======== Material provided

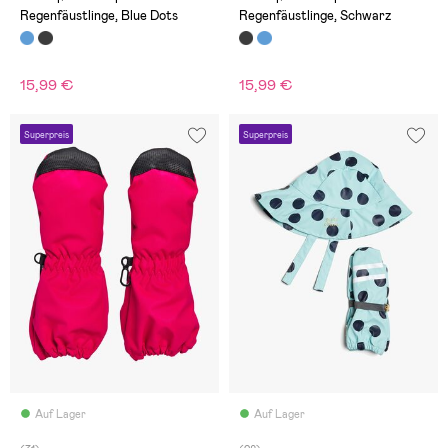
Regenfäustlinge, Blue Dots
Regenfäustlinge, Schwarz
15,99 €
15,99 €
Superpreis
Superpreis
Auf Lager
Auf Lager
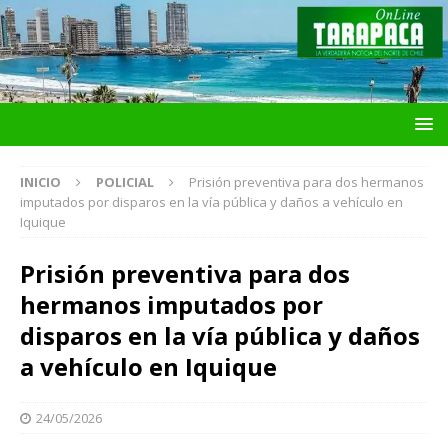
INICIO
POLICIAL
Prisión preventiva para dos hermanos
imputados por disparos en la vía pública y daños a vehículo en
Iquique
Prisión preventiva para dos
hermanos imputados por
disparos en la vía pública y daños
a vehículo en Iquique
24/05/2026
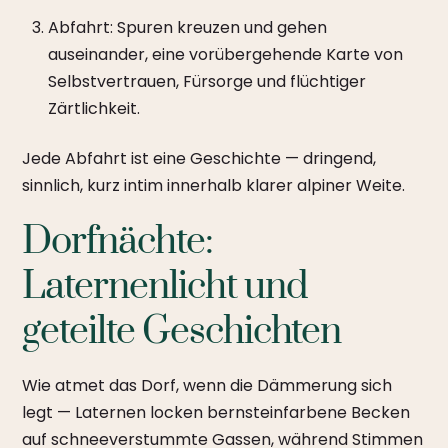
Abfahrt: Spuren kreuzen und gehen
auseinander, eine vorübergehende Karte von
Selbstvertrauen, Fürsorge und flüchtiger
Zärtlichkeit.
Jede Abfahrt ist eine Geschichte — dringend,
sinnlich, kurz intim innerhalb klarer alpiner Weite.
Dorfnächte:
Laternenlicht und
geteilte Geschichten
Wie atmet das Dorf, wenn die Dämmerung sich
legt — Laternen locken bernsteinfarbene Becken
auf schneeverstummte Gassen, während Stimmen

================
======== Material provided

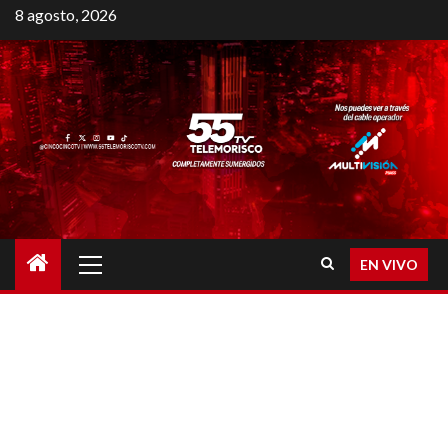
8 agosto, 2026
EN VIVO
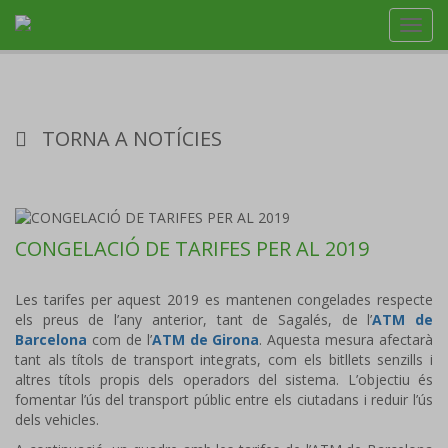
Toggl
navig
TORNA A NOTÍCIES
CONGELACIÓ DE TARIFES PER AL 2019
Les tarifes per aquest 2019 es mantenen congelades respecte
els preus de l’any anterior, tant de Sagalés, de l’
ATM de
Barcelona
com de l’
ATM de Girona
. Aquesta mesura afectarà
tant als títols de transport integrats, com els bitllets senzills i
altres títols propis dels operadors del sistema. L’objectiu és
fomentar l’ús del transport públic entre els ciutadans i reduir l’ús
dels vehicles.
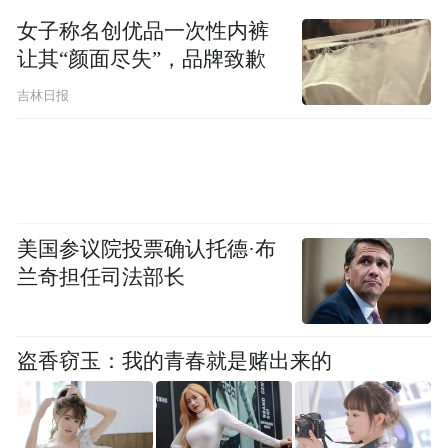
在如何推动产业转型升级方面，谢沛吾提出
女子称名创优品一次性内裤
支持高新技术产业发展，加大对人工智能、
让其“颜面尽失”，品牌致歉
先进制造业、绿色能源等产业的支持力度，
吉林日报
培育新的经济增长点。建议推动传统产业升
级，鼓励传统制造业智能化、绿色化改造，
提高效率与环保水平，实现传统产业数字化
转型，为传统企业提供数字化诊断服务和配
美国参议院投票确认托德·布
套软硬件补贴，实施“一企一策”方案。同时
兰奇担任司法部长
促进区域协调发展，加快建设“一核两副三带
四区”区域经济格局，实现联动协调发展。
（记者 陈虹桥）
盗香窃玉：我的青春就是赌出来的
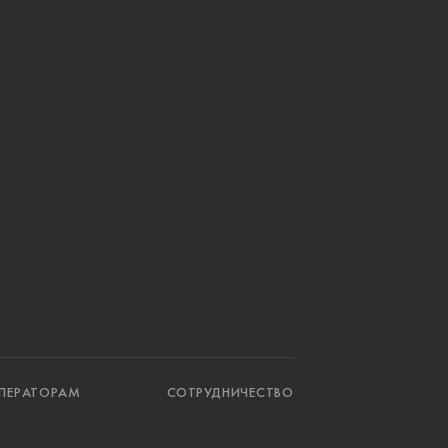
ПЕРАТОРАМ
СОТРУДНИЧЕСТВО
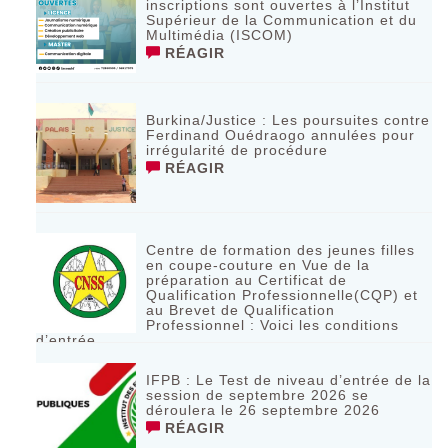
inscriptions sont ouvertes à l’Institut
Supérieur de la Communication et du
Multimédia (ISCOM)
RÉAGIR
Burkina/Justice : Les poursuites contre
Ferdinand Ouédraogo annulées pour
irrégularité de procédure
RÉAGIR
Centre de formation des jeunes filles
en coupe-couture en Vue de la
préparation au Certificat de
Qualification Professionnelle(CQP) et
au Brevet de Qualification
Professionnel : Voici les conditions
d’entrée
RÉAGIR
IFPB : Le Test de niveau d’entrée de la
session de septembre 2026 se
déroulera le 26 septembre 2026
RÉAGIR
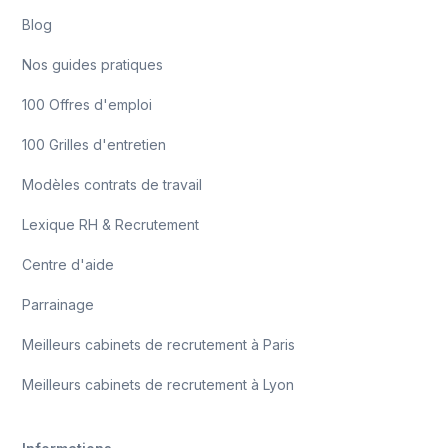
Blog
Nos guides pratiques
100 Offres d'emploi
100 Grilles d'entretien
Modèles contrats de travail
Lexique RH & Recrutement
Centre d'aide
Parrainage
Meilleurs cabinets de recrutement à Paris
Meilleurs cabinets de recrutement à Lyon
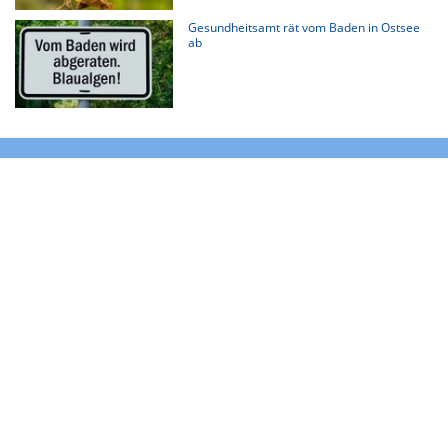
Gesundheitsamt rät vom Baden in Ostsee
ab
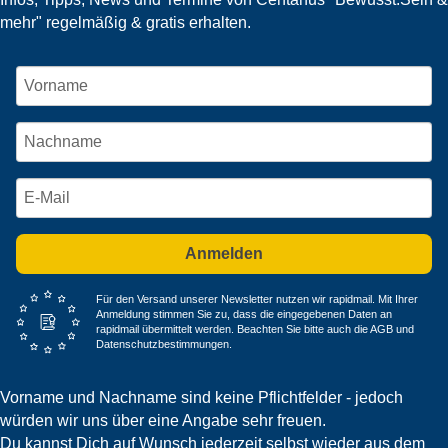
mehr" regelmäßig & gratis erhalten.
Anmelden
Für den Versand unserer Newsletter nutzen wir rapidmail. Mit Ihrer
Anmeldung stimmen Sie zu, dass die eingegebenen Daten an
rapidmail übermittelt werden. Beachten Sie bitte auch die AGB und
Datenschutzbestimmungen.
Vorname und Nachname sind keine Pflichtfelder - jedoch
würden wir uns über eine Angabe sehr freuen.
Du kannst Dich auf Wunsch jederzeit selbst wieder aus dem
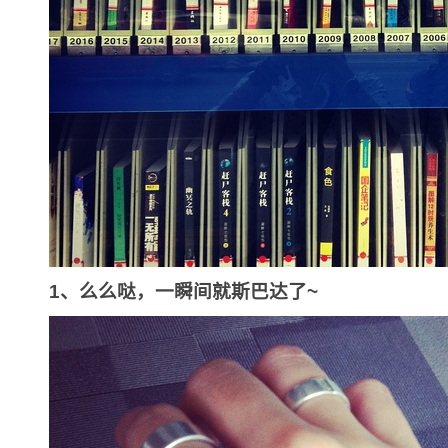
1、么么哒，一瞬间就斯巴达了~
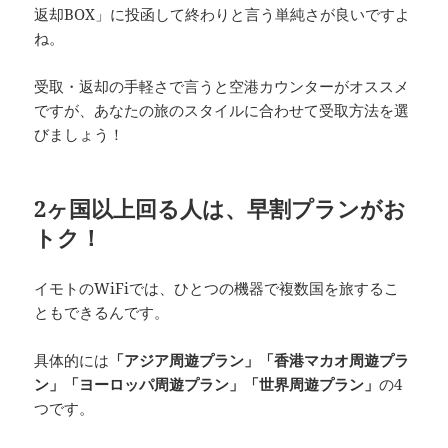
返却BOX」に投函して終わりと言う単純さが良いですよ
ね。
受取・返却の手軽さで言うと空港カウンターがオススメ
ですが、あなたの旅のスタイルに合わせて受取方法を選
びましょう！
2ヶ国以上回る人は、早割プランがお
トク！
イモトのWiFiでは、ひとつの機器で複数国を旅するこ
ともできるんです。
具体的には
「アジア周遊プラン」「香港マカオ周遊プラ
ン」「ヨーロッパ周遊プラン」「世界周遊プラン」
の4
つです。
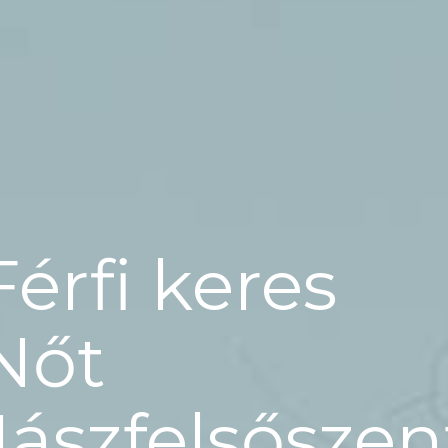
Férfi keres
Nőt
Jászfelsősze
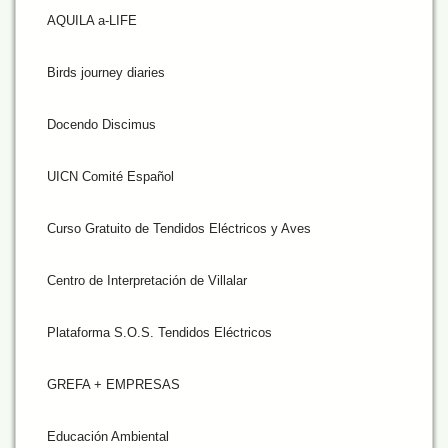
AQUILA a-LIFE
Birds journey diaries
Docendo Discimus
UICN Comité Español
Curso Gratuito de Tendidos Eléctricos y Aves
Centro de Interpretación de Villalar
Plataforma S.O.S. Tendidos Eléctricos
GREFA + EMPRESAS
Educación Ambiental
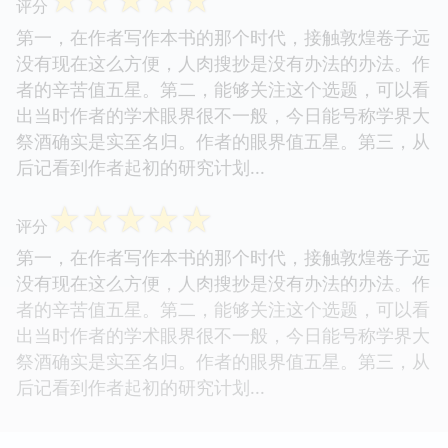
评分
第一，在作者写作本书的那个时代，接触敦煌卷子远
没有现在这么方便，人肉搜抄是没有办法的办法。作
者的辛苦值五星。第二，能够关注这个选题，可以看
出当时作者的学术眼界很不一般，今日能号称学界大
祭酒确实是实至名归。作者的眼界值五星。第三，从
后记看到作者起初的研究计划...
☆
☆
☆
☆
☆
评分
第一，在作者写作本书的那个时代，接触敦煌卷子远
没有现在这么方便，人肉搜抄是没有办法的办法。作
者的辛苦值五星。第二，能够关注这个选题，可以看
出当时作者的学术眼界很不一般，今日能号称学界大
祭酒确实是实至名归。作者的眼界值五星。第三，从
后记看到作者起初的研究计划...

================

* _What is needed_:
The reply should hold exactly the lines above, starting at the line with "提高效率与环保水平，实现传统产业数字化" and ending at the line with "Ferdinand Ouédraogo annulées pour", and no pictures.

* _Solved problem_:
提高效率与环保水平，实现传统产业数字化
转型，为传统企业提供数字化诊断服务和配
美国参议院投票确认托德·布
套软硬件补贴，实施“一企一策”方案。同时
兰奇担任司法部长
促进区域协调发展，加快建设“一核两副三带
四区”区域经济格局，实现联动协调发展。
（记者 陈虹桥）
盗香窃玉：我的青春就是赌出来的
ПЕРАТОРАМ
СОТРУДНИЧЕСТВО
inscriptions sont ouvertes à l’Institut
Supérieur de la Communication et du
Multimédia (ISCOM)
RÉAGIR
Burkina/Justice : Les poursuites contre
Ferdinand Ouédraogo annulées pour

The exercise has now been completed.